Orts- und weltverbunden
Schüler*innenforschung im Sinne von Citizen Science wird als weltoffen verstanden. Ein Citizen ist in diesem Sinne jemand, dessen lokales Interesse über die eigene Stadt und ihre Geschichte hinausgeht. Insbesondere Migrationsgeschichten regen im Geschichtswettbewerb immer wieder dazu an, sich mit transnationalen Verflechtungsgeschichten auseinanderzusetzen. Exemplarisch dafür steht der Beitrag eines in Vietnam geborenen Preisträgers über die Kleinstadt Haren, die nach dem Zweiten Weltkrieg als polnische Republik Haren Macków verwaltet wurde. In den zwangsgeräumten Häusern und kommunalen Einrichtungen fanden Displaced Persons von 1945 bis 1948 ein vorübergehendes Zuhause.

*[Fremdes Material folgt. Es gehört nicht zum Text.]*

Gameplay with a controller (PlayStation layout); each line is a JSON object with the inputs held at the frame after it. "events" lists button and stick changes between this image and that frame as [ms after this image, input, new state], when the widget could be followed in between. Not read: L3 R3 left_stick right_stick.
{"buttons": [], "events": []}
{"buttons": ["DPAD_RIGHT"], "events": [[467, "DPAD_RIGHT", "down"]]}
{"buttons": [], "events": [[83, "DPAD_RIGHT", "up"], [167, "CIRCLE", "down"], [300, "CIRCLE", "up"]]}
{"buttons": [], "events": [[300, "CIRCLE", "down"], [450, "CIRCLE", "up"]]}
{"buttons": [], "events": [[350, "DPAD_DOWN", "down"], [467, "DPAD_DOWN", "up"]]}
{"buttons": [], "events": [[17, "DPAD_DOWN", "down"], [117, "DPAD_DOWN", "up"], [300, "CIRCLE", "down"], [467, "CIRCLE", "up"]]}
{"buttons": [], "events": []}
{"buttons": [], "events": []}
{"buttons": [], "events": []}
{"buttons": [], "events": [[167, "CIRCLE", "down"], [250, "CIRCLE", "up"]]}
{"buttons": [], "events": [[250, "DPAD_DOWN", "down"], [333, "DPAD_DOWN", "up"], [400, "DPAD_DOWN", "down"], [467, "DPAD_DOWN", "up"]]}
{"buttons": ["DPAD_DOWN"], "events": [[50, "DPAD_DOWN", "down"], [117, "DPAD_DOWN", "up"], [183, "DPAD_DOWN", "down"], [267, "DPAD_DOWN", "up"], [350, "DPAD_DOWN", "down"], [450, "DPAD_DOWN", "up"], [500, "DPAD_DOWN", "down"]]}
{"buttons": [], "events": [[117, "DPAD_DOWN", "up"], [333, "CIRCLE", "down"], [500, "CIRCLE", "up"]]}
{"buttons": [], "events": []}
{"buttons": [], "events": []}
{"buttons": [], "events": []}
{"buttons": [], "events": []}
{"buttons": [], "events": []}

Anhand der teils verständnisvollen, teils gewaltsamen Reaktionen der deutschen Einwohner*innen setzte sich der 17-Jährige mit seiner eigenen Identität sowie mit Heimatvorstellungen und Ressentiments auseinander. Die für ihn ausschlaggebenden Alteritätserfahrungen fand dieser Jugendliche dabei weniger in der Familiengeschichte, sondern vor allem in der Lokalgeschichte: „Antworten bekomme ich nur, wenn ich mich mit der Geschichte anderer befasse, sprich mit dem Unbekannten […] direkt in meiner Region“ (Körber-Archiv GW 2023-0104).
Nicht für jede*n ist der Schul- und Wohnort auch der Geburtsort. Die Spanne zwischen Kindheit und Erwachsensein ist vielmehr eine Phase der Übergänge und des Wechsels von Wohn-, Ausbildungs- und Studienorten. Zwar sind Jugendmobilität sowie Weltoffenheit gesellschaftlich und politisch gewollt und überwiegend erwünscht (Lange 2018), doch stehen dieser Haltung ausgeprägte Heimatbezüge von Erwachsenen gegenüber (Reiser und Best 2018: 39). Auch deshalb sind in den prämierten und archivierten Beiträgen Auseinandersetzungen mit nostalgischen Gefühlen und mit abschottenden Haltungen und rassistischen Vorurteilen zu finden. Sie treiben eine bürgerwissenschaftliche Forschung und lokale Geschichtskultur voran, die gesellschaftliche Orientierungsbedürfnisse aufgreift (John 2019): „Einwanderung im ländlichen Kontext und das Gefühl der Einheimischen, etwas an die ‚Fremden‘ zu verlieren, sind Themen, die noch viel Nachholbedarf benötigen“ (Körber-Archiv GW 2023-0104).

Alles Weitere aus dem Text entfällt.